In the NHP study group, the production of aerosol droplets appeared to follow the viral replication patterns for severe acute respiratory syndrome coronavirus 2. The aerosol production increased at Day 3 following infection and peaked at Day 7. This production subsequently declined rapidly by Day 14 and was undetectable by Day 27. Sizes of the aerosol droplets in NHPs were smallest when the infection was at its peak.
"These findings suggest that quantitative assessment and control of exhaled aerosol may be critical to slowing the airborne spread of COVID-19 in the absence of an effective and widely disseminated vaccine," wrote the researchers.
"While we are working toward a widely disseminated COVID-19 vaccine, this research shows the value in daily cleansing of our upper airways to reduce the spread of respiratory droplets emitted," said lead study author Dr. David Edwards of Harvard University, in a statement. "The role that airway hygiene plays in controlling the transmission and infection of COVID-19 and other respiratory infectious diseases including Tuberculosis and Influenza, is becoming clearer."

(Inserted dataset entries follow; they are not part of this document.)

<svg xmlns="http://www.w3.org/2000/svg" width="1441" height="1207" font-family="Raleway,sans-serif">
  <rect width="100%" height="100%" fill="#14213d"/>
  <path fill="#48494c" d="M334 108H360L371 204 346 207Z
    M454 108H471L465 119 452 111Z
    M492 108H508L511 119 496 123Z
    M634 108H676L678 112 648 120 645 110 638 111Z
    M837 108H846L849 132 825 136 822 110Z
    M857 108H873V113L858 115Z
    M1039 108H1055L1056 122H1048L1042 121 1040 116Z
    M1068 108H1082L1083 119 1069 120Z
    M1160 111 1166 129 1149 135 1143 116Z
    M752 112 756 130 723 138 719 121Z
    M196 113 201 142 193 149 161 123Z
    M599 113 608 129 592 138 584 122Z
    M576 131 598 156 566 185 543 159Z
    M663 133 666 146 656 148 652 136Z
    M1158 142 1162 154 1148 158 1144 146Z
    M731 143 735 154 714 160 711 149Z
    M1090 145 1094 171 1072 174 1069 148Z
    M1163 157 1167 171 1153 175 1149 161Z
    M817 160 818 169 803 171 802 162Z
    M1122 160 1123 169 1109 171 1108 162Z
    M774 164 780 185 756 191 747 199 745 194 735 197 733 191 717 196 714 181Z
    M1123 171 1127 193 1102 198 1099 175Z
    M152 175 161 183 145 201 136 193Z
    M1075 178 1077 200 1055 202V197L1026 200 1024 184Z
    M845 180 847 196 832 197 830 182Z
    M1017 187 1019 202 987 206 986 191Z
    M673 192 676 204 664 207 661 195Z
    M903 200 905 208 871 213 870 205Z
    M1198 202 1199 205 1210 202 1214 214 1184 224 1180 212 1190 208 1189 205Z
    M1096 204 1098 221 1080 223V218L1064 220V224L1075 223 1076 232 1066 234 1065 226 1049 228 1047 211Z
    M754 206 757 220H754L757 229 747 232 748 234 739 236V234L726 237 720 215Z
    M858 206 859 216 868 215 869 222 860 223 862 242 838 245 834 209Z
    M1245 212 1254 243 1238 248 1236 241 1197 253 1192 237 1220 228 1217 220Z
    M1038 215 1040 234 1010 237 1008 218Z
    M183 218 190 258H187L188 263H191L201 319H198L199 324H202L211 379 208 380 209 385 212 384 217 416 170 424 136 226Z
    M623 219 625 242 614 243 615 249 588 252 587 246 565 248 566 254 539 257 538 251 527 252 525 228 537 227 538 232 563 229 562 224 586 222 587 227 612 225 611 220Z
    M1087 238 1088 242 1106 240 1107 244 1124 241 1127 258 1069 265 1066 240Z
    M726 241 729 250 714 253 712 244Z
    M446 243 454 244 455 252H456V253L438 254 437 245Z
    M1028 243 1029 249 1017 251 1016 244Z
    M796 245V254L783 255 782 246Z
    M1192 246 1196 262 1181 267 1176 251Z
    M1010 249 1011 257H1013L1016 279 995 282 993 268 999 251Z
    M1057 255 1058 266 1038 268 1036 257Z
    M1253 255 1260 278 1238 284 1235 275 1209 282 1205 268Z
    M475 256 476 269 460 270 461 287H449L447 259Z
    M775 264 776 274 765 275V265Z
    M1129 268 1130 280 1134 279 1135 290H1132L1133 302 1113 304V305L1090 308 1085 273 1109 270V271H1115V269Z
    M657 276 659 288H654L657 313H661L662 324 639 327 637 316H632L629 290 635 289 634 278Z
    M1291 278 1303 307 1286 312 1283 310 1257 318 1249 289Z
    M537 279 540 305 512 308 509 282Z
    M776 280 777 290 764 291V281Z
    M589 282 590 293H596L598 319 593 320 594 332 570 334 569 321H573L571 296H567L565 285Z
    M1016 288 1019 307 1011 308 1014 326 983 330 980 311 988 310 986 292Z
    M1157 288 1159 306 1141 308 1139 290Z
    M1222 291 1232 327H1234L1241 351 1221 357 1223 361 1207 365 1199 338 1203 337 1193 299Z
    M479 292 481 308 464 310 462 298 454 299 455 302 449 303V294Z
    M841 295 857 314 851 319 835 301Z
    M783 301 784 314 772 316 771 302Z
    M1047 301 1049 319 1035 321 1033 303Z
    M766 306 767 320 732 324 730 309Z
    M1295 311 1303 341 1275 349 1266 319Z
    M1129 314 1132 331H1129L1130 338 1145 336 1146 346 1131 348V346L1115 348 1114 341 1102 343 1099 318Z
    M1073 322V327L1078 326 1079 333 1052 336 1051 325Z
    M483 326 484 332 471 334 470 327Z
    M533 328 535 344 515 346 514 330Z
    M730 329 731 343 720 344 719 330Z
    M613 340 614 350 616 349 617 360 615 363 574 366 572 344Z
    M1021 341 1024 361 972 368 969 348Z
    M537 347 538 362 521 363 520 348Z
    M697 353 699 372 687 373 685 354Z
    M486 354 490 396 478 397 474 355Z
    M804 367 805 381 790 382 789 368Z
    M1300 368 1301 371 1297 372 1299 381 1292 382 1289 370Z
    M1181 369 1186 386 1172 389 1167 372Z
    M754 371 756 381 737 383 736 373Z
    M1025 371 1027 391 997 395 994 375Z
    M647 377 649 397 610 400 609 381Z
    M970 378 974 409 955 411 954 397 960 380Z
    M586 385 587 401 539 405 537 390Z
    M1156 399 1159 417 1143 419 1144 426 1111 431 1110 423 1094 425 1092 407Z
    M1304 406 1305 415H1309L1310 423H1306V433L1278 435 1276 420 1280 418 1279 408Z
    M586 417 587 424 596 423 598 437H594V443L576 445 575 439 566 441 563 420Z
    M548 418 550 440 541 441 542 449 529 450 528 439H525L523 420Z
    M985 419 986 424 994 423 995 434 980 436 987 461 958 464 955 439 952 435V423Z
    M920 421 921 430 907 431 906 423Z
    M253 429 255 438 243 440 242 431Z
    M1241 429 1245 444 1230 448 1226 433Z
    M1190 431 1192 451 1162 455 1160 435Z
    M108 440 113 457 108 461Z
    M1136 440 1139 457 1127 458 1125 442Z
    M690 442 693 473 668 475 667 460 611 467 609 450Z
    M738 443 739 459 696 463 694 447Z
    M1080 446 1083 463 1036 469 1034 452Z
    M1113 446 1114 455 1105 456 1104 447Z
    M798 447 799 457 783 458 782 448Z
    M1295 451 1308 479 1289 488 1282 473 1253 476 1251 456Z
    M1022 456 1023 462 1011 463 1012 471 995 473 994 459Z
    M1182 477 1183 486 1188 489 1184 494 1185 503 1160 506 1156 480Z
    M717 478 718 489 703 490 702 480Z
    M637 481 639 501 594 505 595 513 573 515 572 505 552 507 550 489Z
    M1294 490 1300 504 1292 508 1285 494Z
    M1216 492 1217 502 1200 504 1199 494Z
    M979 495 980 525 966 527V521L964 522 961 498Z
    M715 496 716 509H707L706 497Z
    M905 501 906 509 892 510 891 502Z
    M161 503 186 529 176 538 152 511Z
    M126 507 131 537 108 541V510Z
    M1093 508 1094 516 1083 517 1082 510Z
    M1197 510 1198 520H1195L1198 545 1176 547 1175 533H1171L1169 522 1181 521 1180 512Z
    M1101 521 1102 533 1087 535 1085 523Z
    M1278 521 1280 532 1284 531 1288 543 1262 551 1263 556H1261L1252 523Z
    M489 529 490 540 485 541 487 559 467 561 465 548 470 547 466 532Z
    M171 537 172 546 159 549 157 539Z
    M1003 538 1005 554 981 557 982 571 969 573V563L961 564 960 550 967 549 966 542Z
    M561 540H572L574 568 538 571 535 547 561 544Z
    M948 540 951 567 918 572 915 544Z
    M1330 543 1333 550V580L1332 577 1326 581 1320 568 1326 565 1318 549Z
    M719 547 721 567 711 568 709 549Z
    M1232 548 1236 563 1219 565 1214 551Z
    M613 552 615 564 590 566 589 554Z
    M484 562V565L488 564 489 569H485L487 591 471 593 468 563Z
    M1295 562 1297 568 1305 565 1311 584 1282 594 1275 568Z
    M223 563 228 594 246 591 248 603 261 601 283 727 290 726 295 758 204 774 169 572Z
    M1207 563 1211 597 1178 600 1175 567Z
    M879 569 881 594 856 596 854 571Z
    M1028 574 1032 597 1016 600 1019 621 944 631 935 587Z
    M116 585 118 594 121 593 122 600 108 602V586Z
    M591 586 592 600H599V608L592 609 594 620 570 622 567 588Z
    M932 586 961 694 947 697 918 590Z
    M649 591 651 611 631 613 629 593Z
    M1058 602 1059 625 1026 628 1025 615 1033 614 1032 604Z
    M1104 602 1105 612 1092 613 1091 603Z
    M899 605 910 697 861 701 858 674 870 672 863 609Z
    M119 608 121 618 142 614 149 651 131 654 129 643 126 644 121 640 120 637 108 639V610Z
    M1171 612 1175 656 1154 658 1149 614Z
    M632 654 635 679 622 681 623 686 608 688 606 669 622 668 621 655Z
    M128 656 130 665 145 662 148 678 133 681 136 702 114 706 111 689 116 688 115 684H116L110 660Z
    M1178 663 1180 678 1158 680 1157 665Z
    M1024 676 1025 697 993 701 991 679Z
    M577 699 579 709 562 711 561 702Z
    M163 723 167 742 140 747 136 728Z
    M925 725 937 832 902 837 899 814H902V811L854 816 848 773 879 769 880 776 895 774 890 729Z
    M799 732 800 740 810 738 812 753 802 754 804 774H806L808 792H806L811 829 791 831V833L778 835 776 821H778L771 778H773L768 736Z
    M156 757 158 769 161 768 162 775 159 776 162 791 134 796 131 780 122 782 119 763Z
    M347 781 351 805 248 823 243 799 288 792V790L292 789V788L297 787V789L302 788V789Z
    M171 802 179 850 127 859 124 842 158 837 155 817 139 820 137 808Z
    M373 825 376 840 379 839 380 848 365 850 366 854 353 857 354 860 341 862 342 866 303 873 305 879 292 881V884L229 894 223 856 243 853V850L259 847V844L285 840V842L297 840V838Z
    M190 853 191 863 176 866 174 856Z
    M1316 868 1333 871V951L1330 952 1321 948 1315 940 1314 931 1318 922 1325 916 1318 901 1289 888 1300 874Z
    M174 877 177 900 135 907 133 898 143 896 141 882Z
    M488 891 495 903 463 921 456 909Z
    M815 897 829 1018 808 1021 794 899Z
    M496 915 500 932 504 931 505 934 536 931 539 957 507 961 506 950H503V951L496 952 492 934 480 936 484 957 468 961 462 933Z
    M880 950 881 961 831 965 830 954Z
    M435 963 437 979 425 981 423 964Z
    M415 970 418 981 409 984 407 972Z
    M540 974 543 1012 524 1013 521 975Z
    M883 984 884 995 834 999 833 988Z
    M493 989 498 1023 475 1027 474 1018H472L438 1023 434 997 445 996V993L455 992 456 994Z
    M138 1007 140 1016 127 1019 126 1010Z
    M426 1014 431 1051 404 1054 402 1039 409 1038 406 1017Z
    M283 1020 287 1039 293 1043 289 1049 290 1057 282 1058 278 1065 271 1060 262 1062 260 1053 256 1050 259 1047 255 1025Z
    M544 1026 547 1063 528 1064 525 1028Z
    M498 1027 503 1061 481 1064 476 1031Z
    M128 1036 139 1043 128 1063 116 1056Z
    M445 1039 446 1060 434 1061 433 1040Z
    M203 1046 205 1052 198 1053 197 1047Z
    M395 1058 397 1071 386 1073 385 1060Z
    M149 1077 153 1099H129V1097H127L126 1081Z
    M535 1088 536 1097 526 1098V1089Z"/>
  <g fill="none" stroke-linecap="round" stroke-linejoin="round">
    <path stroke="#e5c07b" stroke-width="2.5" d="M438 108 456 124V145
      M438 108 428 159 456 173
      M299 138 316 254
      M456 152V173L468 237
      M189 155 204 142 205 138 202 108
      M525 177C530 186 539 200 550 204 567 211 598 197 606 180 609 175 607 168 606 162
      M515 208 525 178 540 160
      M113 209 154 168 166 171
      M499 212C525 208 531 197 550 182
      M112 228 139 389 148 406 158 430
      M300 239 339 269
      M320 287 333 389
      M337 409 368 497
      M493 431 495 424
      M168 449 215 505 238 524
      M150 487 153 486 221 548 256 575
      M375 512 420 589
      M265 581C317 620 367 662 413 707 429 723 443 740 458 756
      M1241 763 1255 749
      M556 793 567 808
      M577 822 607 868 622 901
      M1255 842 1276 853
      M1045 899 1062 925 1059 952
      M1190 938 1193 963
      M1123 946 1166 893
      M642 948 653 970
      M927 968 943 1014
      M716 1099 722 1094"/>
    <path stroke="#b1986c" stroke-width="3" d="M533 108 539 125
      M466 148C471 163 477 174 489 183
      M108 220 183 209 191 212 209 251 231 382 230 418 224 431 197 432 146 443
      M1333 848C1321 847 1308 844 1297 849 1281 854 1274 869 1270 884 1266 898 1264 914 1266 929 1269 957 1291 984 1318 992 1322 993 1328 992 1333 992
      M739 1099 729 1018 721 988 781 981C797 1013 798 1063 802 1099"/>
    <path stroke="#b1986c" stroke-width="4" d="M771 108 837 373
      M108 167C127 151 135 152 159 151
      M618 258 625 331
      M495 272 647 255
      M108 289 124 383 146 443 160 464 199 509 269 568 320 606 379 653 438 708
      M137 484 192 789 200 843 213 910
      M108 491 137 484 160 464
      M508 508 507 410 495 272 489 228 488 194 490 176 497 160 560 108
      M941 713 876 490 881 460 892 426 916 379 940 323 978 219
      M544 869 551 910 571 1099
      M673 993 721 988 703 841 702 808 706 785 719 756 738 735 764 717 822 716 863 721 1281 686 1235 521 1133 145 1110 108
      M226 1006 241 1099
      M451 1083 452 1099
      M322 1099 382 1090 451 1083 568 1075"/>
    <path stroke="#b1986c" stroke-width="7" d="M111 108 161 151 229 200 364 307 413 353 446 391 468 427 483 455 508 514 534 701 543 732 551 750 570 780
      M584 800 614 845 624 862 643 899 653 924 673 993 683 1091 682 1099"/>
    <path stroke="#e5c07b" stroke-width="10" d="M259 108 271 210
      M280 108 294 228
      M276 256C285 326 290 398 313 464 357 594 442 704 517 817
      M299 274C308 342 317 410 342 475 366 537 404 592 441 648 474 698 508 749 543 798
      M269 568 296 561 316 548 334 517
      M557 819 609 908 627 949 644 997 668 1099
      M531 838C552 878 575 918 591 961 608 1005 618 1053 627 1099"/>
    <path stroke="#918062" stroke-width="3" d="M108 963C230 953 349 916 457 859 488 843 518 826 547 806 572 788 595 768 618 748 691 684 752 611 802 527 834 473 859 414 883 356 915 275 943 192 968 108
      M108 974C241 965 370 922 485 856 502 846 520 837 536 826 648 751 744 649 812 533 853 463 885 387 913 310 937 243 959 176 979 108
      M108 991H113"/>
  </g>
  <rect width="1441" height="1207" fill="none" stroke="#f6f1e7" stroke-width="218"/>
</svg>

The new research coincides with recently published research from the Centers for Disease Control and Prevention (CDC), which state that double-masking, compared with wearing a single mask, cuts COVID-19 droplet exposure by more than 95%. As such, the CDC now recommends the public wear two masks instead of one, advocating for the use of an N95 with a cloth or surgical mask.
“In light of the new COVID-19 variants which are estimated to be at least 50% more transmissible, it is imperative that we must be more vigilant than ever,” said Dr. Andrea Love, immunologist, microbiologist and co-host of a weekly podcast called Unbiased Science, in a previously published interview on BioSpace. “With a more transmissible virus, that means every exposure has increased likelihood of leading to spread. We must be more stringent with our behaviors now, including social distancing, minimizing trips to public places, avoiding indoor spaces, and ALWAYS wear a mask. But, not just any mask will do – quality matters.”